Individuals thus have to dramatically change the way they work, think and manage their workplace. Employees are getting more and more exposed; they have to make their own decisions and take more responsibility. Moreover, they can be directly affected by their company’s financial results. The communication skills that used to be required only for managers up from a certain level have gradually gained on importance for all employees. The same applies to leadership, a requirement that was once specific to top decision-makers and which is now  extend to all managers, and even to many grassroots employees! This organizational transformation certainly represents a most significant stress factor that will surely be felt in the next 15 years at least.

In addition to all of this, man’s existential reference framework is falling apart. The very nature of man causes him to be rooted in space and time. As we all know, the economy has gone global, thus pushing back the limits of our working environment. Employees can thus be directly affected by what is going on in China, Vietnam, Africa, Latin America and elsewhere, without even being in a management position! They are thus directly confronted to a huge economic space in which they are directly exposed. They did not choose to be in this situation, yet they have to cope with it. Moreover, as their professional space dramatically expands, their private life can get compressed. The current means of communication – whether it be mobile phones or new technologies in general – are more and more invading our private lives, whether during week-ends or vacations. The truth is that we find it hard not to receive a quick response to an e-mail we have sent without prior notice. We tend to forget that the destinary may be on vacation or experiencing a major event in their private lives.

The consequence of this dislocation of the reference environment and of this mass arrival of highly effective communication tools is that time, the second part of our existential reference framework, is impacted too. It is reduced to the minimum. We work more and more in real time and need to provide immediate results. Moreover, we too expect an immediate response to our requests. The question is to know whether anyone still takes any time to think and develop a long term strategy!

We can thus observe that all workers have been through major upheavals in the past few years: the dislocation of the surrounding market, an organizational transformation that has flattened structures and caused individuals to be continually exposed, and the explosion of man’s existential reference framework. These three axes have a deep and immediate psychological and emotional impact on each individual. It is thus necessary to ask ourselves the question: What is going to happen to our employees? How can they keep working, living, moving on? How can they retain some motivation and enthusiasm?

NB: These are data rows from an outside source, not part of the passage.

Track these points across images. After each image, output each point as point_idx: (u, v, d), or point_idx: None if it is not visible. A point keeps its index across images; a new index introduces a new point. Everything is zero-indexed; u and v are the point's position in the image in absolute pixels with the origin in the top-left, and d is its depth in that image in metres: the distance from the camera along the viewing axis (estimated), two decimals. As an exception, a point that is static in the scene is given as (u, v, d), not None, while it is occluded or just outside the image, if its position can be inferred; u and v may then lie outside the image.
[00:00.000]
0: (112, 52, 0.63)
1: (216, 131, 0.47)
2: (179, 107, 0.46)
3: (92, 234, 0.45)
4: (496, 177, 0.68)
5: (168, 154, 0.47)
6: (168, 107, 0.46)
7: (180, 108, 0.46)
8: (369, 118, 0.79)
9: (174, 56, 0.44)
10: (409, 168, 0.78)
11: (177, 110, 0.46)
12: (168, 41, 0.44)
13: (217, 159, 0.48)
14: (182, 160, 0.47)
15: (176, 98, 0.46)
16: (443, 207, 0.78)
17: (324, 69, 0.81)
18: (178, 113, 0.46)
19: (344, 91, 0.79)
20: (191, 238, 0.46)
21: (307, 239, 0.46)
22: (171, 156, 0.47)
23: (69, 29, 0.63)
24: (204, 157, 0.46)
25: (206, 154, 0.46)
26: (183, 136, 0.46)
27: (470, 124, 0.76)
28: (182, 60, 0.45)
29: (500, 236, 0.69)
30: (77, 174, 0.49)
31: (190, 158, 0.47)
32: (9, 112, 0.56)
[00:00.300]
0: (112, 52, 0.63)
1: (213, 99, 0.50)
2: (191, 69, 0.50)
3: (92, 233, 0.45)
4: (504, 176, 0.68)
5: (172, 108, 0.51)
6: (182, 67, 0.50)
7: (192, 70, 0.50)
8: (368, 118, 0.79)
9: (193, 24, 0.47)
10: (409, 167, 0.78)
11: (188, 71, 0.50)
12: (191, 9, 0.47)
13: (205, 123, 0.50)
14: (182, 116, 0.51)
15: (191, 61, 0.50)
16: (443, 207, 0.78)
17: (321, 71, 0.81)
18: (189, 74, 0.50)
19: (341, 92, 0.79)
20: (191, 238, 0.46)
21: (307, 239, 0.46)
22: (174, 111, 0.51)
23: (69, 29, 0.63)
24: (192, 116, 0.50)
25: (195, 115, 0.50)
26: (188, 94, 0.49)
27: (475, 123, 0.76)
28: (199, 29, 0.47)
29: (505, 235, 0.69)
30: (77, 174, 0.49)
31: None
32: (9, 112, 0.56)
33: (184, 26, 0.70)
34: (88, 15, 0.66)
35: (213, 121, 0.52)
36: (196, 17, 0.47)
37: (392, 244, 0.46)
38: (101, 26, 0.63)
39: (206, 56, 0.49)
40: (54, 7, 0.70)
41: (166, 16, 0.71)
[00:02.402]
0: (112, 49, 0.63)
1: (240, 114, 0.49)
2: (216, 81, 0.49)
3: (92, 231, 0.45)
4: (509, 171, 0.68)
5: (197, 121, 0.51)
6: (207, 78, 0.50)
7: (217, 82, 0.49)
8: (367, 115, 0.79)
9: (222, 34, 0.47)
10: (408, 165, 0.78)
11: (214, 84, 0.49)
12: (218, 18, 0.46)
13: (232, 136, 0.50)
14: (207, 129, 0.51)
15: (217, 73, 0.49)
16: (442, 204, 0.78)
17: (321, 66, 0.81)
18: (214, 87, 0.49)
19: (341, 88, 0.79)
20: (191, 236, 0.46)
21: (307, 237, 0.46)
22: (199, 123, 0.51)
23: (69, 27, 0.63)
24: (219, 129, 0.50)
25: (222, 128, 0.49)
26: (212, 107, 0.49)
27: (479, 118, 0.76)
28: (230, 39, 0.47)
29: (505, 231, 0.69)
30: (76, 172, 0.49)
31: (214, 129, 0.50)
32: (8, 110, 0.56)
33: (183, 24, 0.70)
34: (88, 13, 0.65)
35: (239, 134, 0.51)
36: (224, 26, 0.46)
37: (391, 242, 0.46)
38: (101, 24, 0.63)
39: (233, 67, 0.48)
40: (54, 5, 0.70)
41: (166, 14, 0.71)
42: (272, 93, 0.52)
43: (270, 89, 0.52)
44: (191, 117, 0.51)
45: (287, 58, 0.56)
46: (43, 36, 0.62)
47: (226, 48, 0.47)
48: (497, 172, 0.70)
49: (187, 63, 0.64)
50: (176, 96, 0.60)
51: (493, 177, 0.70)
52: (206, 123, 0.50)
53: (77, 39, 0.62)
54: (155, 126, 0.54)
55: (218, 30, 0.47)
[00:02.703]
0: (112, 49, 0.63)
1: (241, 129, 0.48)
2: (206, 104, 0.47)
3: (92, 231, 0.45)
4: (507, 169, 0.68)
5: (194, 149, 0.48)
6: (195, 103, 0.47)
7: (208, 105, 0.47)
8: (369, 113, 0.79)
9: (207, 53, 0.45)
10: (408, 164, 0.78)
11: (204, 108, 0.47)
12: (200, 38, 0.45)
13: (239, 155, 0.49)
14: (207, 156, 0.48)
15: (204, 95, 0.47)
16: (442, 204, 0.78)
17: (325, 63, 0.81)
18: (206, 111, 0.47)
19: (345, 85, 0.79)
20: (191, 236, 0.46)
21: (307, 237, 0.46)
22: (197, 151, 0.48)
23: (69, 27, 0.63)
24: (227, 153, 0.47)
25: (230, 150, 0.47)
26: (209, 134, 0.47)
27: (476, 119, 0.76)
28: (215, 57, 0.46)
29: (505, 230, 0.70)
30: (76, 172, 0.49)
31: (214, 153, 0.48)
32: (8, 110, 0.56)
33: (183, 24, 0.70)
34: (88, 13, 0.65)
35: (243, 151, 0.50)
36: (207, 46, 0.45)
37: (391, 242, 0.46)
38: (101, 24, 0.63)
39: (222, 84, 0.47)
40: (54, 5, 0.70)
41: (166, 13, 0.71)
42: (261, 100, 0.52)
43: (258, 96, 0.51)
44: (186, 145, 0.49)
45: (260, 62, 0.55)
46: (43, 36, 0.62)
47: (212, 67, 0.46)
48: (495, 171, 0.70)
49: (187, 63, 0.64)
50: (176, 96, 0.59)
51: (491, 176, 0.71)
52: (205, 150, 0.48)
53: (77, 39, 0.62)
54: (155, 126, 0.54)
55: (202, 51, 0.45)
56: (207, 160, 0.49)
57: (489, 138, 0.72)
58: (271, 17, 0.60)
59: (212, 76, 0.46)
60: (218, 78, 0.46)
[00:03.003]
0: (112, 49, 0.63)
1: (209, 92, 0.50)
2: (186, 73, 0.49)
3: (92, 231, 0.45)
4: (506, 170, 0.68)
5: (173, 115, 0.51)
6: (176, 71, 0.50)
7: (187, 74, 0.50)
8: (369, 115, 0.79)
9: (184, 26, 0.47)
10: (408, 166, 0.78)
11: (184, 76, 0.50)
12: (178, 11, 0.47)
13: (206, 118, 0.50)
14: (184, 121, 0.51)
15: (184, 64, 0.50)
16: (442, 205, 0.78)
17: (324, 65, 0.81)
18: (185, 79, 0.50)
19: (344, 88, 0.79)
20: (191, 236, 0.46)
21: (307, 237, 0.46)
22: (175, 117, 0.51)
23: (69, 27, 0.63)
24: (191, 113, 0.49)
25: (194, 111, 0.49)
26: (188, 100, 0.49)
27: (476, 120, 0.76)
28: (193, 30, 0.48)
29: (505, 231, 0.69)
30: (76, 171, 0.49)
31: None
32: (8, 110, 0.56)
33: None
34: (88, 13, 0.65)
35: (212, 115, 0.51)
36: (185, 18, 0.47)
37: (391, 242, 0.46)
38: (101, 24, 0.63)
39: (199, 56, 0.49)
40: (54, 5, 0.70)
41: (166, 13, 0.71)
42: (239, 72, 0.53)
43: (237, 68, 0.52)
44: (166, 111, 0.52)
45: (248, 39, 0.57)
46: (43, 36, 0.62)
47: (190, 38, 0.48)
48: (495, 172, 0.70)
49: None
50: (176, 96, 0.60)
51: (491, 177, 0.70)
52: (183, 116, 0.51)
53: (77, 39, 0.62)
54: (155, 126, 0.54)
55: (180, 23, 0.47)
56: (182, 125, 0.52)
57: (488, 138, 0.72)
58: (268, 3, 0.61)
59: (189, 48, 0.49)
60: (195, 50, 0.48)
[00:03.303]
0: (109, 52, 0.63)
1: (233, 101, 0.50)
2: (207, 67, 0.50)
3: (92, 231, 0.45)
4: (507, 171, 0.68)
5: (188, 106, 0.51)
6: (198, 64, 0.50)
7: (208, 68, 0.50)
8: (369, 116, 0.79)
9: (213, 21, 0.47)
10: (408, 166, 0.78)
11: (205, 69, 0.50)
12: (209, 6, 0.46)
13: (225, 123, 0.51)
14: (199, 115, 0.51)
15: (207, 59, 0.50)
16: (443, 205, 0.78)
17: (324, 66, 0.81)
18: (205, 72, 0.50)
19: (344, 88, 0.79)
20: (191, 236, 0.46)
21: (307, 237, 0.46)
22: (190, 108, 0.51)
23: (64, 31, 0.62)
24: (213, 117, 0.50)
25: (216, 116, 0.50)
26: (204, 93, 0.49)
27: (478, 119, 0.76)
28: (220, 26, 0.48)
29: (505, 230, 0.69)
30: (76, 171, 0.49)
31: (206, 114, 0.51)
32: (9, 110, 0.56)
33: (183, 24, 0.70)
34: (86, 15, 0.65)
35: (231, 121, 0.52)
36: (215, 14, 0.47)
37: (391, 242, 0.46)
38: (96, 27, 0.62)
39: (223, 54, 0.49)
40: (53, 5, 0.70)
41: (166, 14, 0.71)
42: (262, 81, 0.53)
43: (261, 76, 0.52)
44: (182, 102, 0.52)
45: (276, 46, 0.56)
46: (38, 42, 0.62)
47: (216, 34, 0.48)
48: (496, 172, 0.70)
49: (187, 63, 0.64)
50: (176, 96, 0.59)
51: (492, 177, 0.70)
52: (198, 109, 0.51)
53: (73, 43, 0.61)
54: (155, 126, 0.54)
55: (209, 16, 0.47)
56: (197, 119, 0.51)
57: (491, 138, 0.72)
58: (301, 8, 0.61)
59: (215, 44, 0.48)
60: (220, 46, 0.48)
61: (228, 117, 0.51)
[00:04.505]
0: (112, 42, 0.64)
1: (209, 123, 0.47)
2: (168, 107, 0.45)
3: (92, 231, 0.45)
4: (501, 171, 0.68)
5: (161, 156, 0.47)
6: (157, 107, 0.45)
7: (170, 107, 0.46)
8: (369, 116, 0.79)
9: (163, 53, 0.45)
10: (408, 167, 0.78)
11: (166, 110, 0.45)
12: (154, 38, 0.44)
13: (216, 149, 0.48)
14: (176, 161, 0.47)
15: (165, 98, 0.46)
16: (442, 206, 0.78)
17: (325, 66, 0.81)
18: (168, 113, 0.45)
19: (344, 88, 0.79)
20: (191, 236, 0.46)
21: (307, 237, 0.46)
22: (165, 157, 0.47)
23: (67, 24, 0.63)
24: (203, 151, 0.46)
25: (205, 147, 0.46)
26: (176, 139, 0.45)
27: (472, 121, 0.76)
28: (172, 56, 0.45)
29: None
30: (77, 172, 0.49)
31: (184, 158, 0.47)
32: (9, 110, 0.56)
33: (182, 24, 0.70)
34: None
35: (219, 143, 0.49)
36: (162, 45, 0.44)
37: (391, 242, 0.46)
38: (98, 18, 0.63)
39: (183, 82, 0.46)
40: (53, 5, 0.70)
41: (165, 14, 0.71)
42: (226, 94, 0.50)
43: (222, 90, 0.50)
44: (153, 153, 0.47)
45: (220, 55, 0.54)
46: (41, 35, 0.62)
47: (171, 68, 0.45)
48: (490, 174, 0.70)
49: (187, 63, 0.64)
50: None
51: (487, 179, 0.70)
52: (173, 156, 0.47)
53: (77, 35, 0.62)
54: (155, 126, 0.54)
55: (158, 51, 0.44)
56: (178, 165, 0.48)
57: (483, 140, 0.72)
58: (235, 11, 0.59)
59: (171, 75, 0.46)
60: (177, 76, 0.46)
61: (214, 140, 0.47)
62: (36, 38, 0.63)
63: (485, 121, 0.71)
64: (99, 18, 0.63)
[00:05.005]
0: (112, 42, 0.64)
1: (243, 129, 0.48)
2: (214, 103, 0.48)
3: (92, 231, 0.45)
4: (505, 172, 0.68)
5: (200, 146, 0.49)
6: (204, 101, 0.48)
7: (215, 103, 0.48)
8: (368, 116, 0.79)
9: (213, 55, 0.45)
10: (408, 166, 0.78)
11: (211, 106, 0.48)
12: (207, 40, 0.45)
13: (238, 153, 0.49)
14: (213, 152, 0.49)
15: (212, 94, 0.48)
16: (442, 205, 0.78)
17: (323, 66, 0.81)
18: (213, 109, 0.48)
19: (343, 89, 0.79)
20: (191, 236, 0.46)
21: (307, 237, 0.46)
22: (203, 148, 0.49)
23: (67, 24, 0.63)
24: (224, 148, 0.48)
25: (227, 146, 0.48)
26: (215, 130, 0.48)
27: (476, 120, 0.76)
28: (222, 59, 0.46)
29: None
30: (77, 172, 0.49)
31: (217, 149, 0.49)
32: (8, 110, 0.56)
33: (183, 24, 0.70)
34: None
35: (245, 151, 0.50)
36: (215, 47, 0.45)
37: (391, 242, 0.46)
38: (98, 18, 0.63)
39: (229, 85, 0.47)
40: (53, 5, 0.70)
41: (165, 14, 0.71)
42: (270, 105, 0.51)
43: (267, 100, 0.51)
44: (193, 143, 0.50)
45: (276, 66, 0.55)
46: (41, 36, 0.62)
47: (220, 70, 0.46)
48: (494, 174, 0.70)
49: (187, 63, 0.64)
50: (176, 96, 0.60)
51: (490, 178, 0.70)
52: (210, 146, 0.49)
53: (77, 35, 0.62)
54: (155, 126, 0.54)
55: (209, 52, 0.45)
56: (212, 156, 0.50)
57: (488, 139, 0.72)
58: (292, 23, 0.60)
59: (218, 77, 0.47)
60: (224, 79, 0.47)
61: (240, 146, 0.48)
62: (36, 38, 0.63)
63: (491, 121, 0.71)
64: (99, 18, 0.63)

Between the business sharks who are quite indifferent to their environment and the individuals who will get depressed or even commit suicide, the greater part of the active population will eventually manage to find their place and build on it. Thus, only by mobilizing the active population shall we be able to overcome the current crisis. The present malfunctions indeed originate in human behaviors. As a consequence, one of the solutions in order to soothe the effects of the crisis is to act with the human factor on the human factor. In this context, managers represent a key-population in order to find a way out. By relying too much – if not completely – on financial management, the company loses its primary purpose, which is to deliver goods and/or services to a group of people (i.e. customers). It is thus from its inception a human matter, in which managers in particular, represent a strong reference.